[Records excerpted from a collection]
○ ○ ○
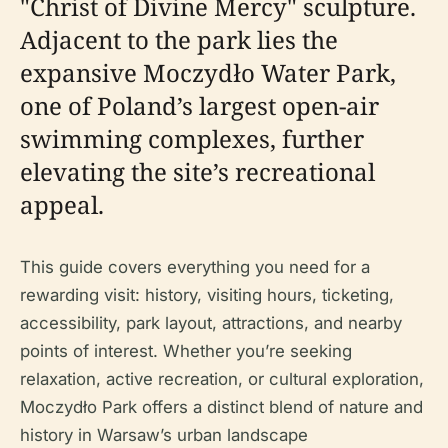
"Christ of Divine Mercy" sculpture.
Adjacent to the park lies the
expansive Moczydło Water Park,
one of Poland’s largest open-air
swimming complexes, further
elevating the site’s recreational
appeal.
This guide covers everything you need for a
rewarding visit: history, visiting hours, ticketing,
accessibility, park layout, attractions, and nearby
points of interest. Whether you’re seeking
relaxation, active recreation, or cultural exploration,
Moczydło Park offers a distinct blend of nature and
history in Warsaw’s urban landscape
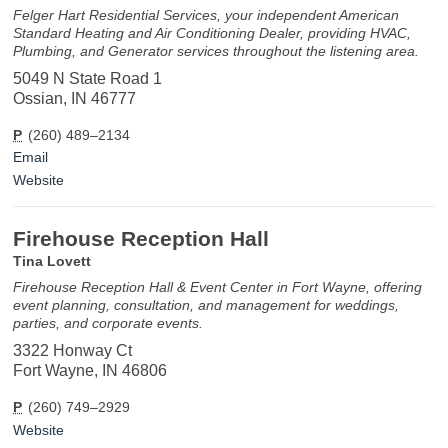
Felger Hart Residential Services, your independent American
Standard Heating and Air Conditioning Dealer, providing HVAC,
Plumbing, and Generator services throughout the listening area.
5049 N State Road 1
Ossian, IN 46777
P
(260) 489–2134
Email
Website
Firehouse Reception Hall
Tina Lovett
Firehouse Reception Hall & Event Center in Fort Wayne, offering
event planning, consultation, and management for weddings,
parties, and corporate events.
3322 Honway Ct
Fort Wayne, IN 46806
P
(260) 749–2929
Website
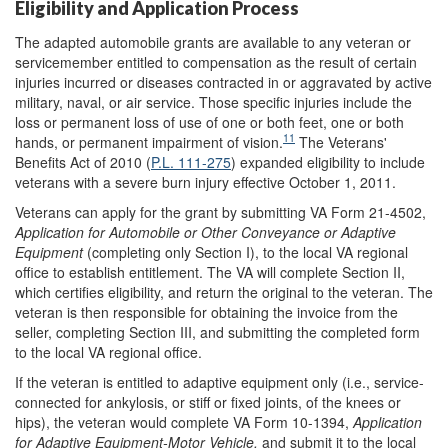
Eligibility and Application Process
The adapted automobile grants are available to any veteran or
servicemember entitled to compensation as the result of certain
injuries incurred or diseases contracted in or aggravated by active
military, naval, or air service. Those specific injuries include the
loss or permanent loss of use of one or both feet, one or both
11
hands, or permanent impairment of vision.
The Veterans'
Benefits Act of 2010 (
P.L. 111-275
) expanded eligibility to include
veterans with a severe burn injury effective October 1, 2011.
Veterans can apply for the grant by submitting VA Form 21-4502,
Application for Automobile or Other Conveyance or Adaptive
Equipment
(completing only Section I), to the local VA regional
office to establish entitlement. The VA will complete Section II,
which certifies eligibility, and return the original to the veteran. The
veteran is then responsible for obtaining the invoice from the
seller, completing Section III, and submitting the completed form
to the local VA regional office.
If the veteran is entitled to adaptive equipment only (i.e., service-
connected for ankylosis, or stiff or fixed joints, of the knees or
hips), the veteran would complete VA Form 10-1394,
Application
for Adaptive Equipment-Motor Vehicle,
and submit it to the local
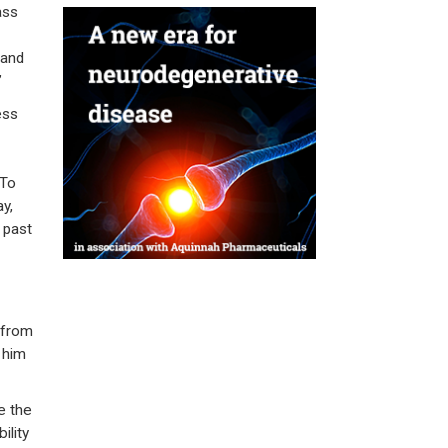
ass
 and
”
ess
 To
y,
 past
 from
 him
e the
ility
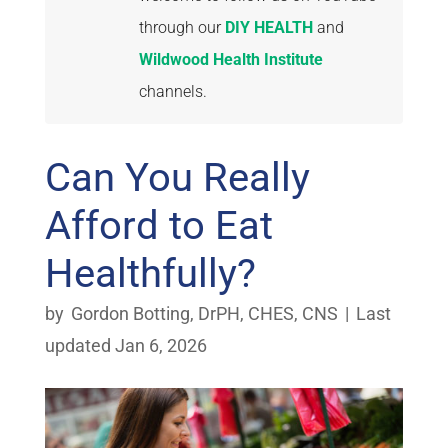
through our
DIY HEALTH
and
Wildwood Health Institute
channels.
Can You Really
Afford to Eat
Healthfully?
by
Gordon Botting, DrPH, CHES, CNS
|
Last
updated Jan 6, 2026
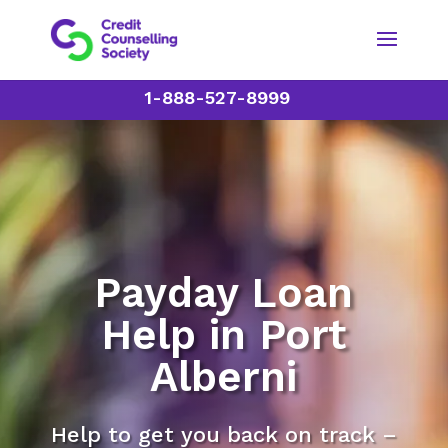
1-888-527-8999
Payday Loan
Help in Port
Alberni
Help to get you back on track –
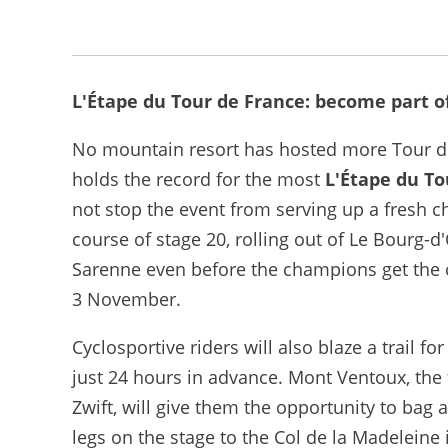
L'Étape du Tour de France: become part o
No mountain resort has hosted more Tour de 
holds the record for the most
L'Étape du To
not stop the event from serving up a fresh c
course of stage 20, rolling out of Le Bourg-
Sarenne even before the champions get the 
3 November.
Cyclosportive riders will also blaze a trail 
just 24 hours in advance. Mont Ventoux, the
Zwift, will give them the opportunity to bag 
legs on the stage to the Col de la Madeleine 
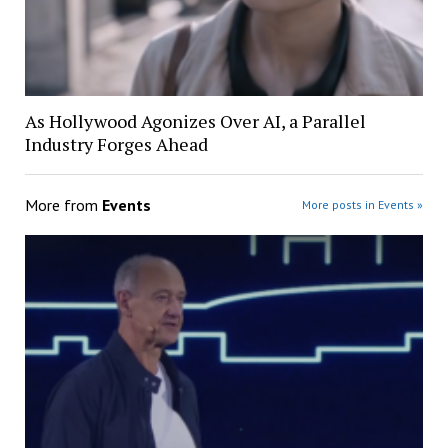
As Hollywood Agonizes Over AI, a Parallel
Industry Forges Ahead
More from
Events
More posts in Events »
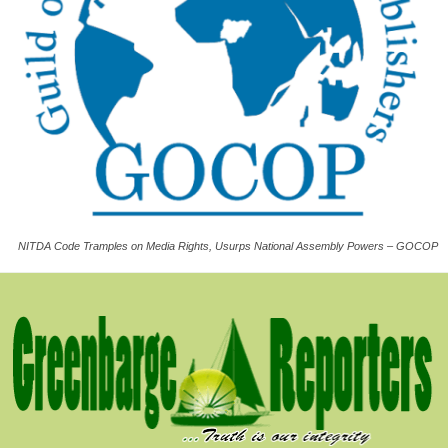
NITDA Code Tramples on Media Rights, Usurps National Assembly Powers – GOCOP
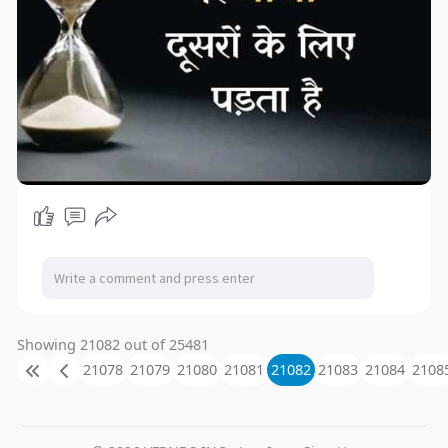
Showing 21082 out of 25481
21078
21079
21080
21081
21082
21083
21084
2108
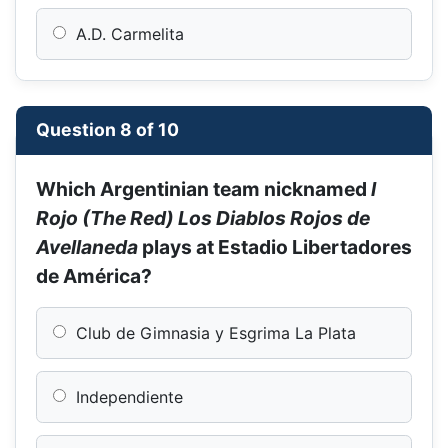
A.D. Carmelita
Question 8 of 10
Which Argentinian team nicknamed
l
Rojo (The Red) Los Diablos Rojos de
Avellaneda
plays at Estadio Libertadores
de América?
Club de Gimnasia y Esgrima La Plata
Independiente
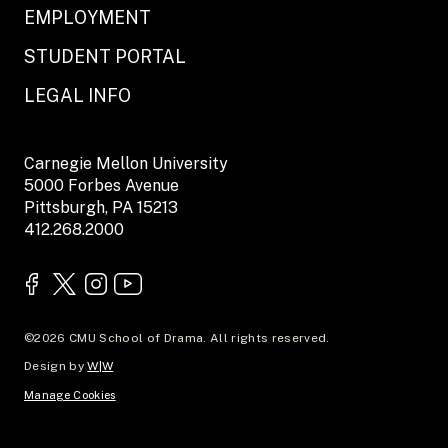
EMPLOYMENT
STUDENT PORTAL
LEGAL INFO
Carnegie Mellon University
5000 Forbes Avenue
Pittsburgh, PA 15213
412.268.2000
©2026 CMU School of Drama. All rights reserved.
Design by
W|W
Manage Cookies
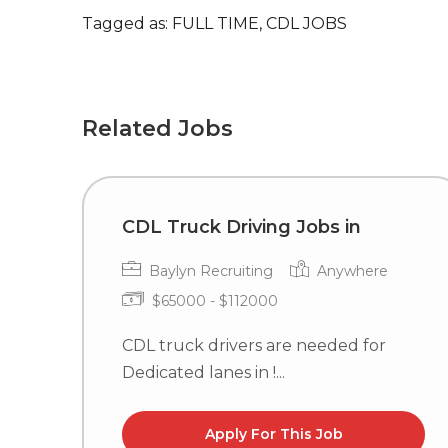
Tagged as: FULL TIME, CDL JOBS
Related Jobs
CDL Truck Driving Jobs in
Baylyn Recruiting
Anywhere
$65000 - $112000
CDL truck drivers are needed for
Dedicated lanes in !...
Apply For This Job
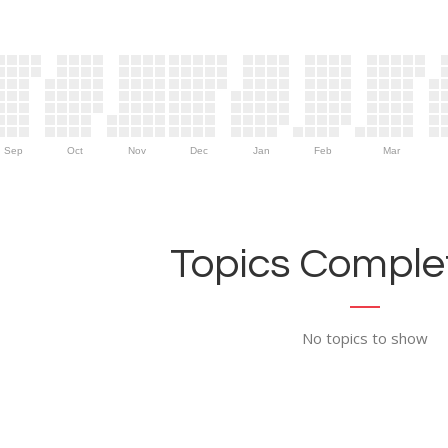
Sep
Oct
Nov
Dec
Jan
Feb
Mar
Topics Complet
No topics to show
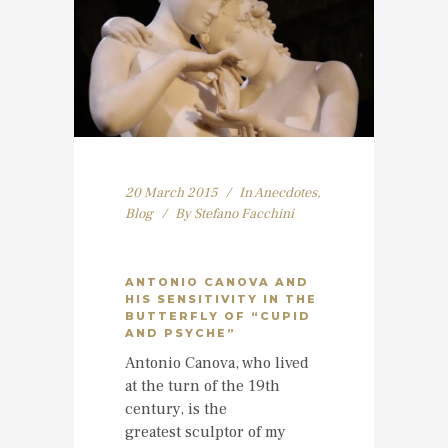
20 March 2015
In
Anecdotes
,
Blog
By
Stefano Facchini
ANTONIO CANOVA AND
HIS SENSITIVITY IN THE
BUTTERFLY OF “CUPID
AND PSYCHE”
Antonio Canova, who lived
at the turn of the 19th
century, is the
greatest sculptor of my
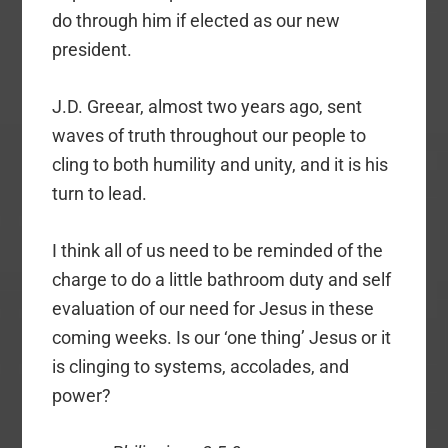
do through him if elected as our new
president.
J.D. Greear, almost two years ago, sent
waves of truth throughout our people to
cling to both humility and unity, and it is his
turn to lead.
I think all of us need to be reminded of the
charge to do a little bathroom duty and self
evaluation of our need for Jesus in these
coming weeks. Is our ‘one thing’ Jesus or it
is clinging to systems, accolades, and
power?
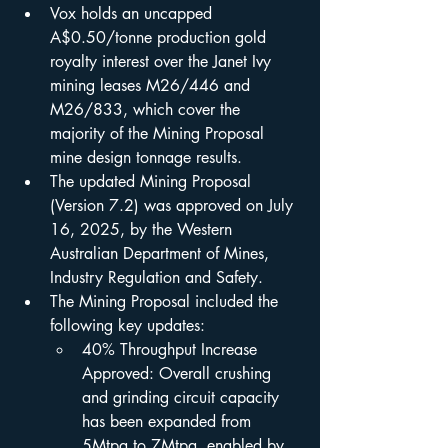
Vox holds an uncapped 
A$0.50/tonne production gold 
royalty interest over the Janet Ivy 
mining leases M26/446 and 
M26/833, which cover the 
majority of the Mining Proposal 
mine design tonnage results.
The updated Mining Proposal 
(Version 7.2) was approved on July 
16, 2025, by the Western 
Australian Department of Mines, 
Industry Regulation and Safety.
The Mining Proposal included the 
following key updates:
40% Throughput Increase 
Approved: Overall crushing 
and grinding circuit capacity 
has been expanded from 
5Mtpa to 7Mtpa, enabled by 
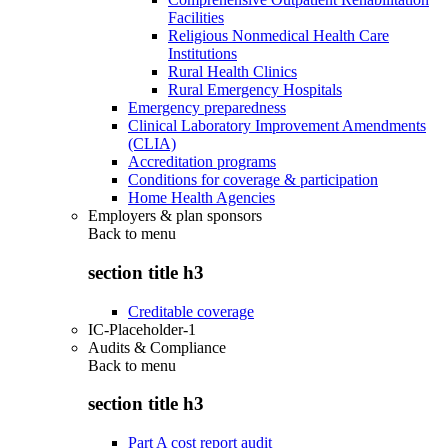
Facilities
Religious Nonmedical Health Care
Institutions
Rural Health Clinics
Rural Emergency Hospitals
Emergency preparedness
Clinical Laboratory Improvement Amendments
(CLIA)
Accreditation programs
Conditions for coverage & participation
Home Health Agencies
Employers & plan sponsors
Back to
menu
section title h3
Creditable coverage
IC-Placeholder-1
Audits & Compliance
Back to
menu
section title h3
Part A cost report audit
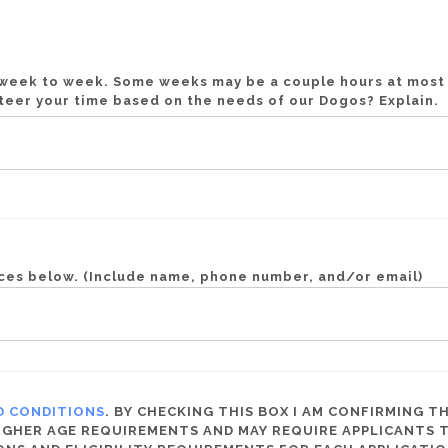
m week to week. Some weeks may be a couple hours at mos
unteer your time based on the needs of our Dogos? Explain.
nces below. (Include name, phone number, and/or email)
D CONDITIONS
. BY CHECKING THIS BOX I AM CONFIRMING TH
HER AGE REQUIREMENTS AND MAY REQUIRE APPLICANTS TO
○ ○ ○
* [Task instructions]: Change every "Firehouse Reception Hall" in the records above to "Firehouse Banquet Hall", leaving all other text unchanged. Omit the pictures from your answer.

* [Response]:
"Christ of Divine Mercy" sculpture.
Adjacent to the park lies the
expansive Moczydło Water Park,
one of Poland’s largest open-air
swimming complexes, further
elevating the site’s recreational
appeal.
This guide covers everything you need for a
rewarding visit: history, visiting hours, ticketing,
accessibility, park layout, attractions, and nearby
points of interest. Whether you’re seeking
relaxation, active recreation, or cultural exploration,
Moczydło Park offers a distinct blend of nature and
history in Warsaw’s urban landscape
Felger Hart Residential Services, your independent American
Standard Heating and Air Conditioning Dealer, providing HVAC,
Plumbing, and Generator services throughout the listening area.
5049 N State Road 1
Ossian, IN 46777
P
(260) 489–2134
Email
Website
Firehouse Banquet Hall
Tina Lovett
Firehouse Banquet Hall & Event Center in Fort Wayne, offering
event planning, consultation, and management for weddings,
parties, and corporate events.
3322 Honway Ct
Fort Wayne, IN 46806
P
(260) 749–2929
Website
Eligibility and Application Process
The adapted automobile grants are available to any veteran or
servicemember entitled to compensation as the result of certain
injuries incurred or diseases contracted in or aggravated by active
military, naval, or air service. Those specific injuries include the
loss or permanent loss of use of one or both feet, one or both
11
hands, or permanent impairment of vision.
The Veterans'
Benefits Act of 2010 (
P.L. 111-275
) expanded eligibility to include
veterans with a severe burn injury effective October 1, 2011.
Veterans can apply for the grant by submitting VA Form 21-4502,
Application for Automobile or Other Conveyance or Adaptive
Equipment
(completing only Section I), to the local VA regional
office to establish entitlement. The VA will complete Section II,
which certifies eligibility, and return the original to the veteran. The
veteran is then responsible for obtaining the invoice from the
seller, completing Section III, and submitting the completed form
to the local VA regional office.
If the veteran is entitled to adaptive equipment only (i.e., service-
connected for ankylosis, or stiff or fixed joints, of the knees or
hips), the veteran would complete VA Form 10-1394,
Application
for Adaptive Equipment-Motor Vehicle,
and submit it to the local
ass
 and
”
ess
 To
y,
 past
 from
 him
e the
ility
through our
DIY HEALTH
and
Wildwood Health Institute
channels.
Can You Really
Afford to Eat
Healthfully?
by
Gordon Botting, DrPH, CHES, CNS
|
Last
updated Jan 6, 2026
1-888-527-8999
Payday Loan
Help in Port
Alberni
Help to get you back on track –
L'Étape du Tour de France: become part o
No mountain resort has hosted more Tour de 
holds the record for the most
L'Étape du To
not stop the event from serving up a fresh c
course of stage 20, rolling out of Le Bourg-
Sarenne even before the champions get the 
3 November.
Cyclosportive riders will also blaze a trail 
just 24 hours in advance. Mont Ventoux, the
Zwift, will give them the opportunity to bag 
legs on the stage to the Col de la Madeleine 
As Hollywood Agonizes Over AI, a Parallel
Industry Forges Ahead
More from
Events
More posts in Events »
NITDA Code Tramples on Media Rights, Usurps National Assembly Powers – GOCOP
Showing 21082 out of 25481
21078
21079
21080
21081
21082
21083
21084
2108
A.D. Carmelita
Question 8 of 10
Which Argentinian team nicknamed
l
Rojo (The Red) Los Diablos Rojos de
Avellaneda
plays at Estadio Libertadores
de América?
Club de Gimnasia y Esgrima La Plata
Independiente
EMPLOYMENT
STUDENT PORTAL
LEGAL INFO
Carnegie Mellon University
5000 Forbes Avenue
Pittsburgh, PA 15213
412.268.2000
©2026 CMU School of Drama. All rights reserved.
Design by
W|W
Manage Cookies
Tagged as: FULL TIME, CDL JOBS
Related Jobs
CDL Truck Driving Jobs in
Baylyn Recruiting
Anywhere
$65000 - $112000
CDL truck drivers are needed for
Dedicated lanes in !...
Apply For This Job
Sep
Oct
Nov
Dec
Jan
Feb
Mar
Topics Complet
No topics to show
20 March 2015
In
Anecdotes
,
Blog
By
Stefano Facchini
ANTONIO CANOVA AND
HIS SENSITIVITY IN THE
BUTTERFLY OF “CUPID
AND PSYCHE”
Antonio Canova, who lived
at the turn of the 19th
century, is the
greatest sculptor of my
do through him if elected as our new
president.
J.D. Greear, almost two years ago, sent
waves of truth throughout our people to
cling to both humility and unity, and it is his
turn to lead.
I think all of us need to be reminded of the
charge to do a little bathroom duty and self
evaluation of our need for Jesus in these
coming weeks. Is our ‘one thing’ Jesus or it
is clinging to systems, accolades, and
power?
Vox holds an uncapped 
A$0.50/tonne production gold 
royalty interest over the Janet Ivy 
mining leases M26/446 and 
M26/833, which cover the 
majority of the Mining Proposal 
mine design tonnage results.
The updated Mining Proposal 
(Version 7.2) was approved on July 
16, 2025, by the Western 
Australian Department of Mines, 
Industry Regulation and Safety.
The Mining Proposal included the 
following key updates:
40% Throughput Increase 
Approved: Overall crushing 
and grinding circuit capacity 
has been expanded from 
5Mtpa to 7Mtpa, enabled by 
Facilities
Religious Nonmedical Health Care
Institutions
Rural Health Clinics
Rural Emergency Hospitals
Emergency preparedness
Clinical Laboratory Improvement Amendments
(CLIA)
Accreditation programs
Conditions for coverage & participation
Home Health Agencies
Employers & plan sponsors
Back to
menu
section title h3
Creditable coverage
IC-Placeholder-1
Audits & Compliance
Back to
menu
section title h3
Part A cost report audit
m week to week. Some weeks may be a couple hours at mos
unteer your time based on the needs of our Dogos? Explain.
nces below. (Include name, phone number, and/or email)
D CONDITIONS
. BY CHECKING THIS BOX I AM CONFIRMING TH
HER AGE REQUIREMENTS AND MAY REQUIRE APPLICANTS TO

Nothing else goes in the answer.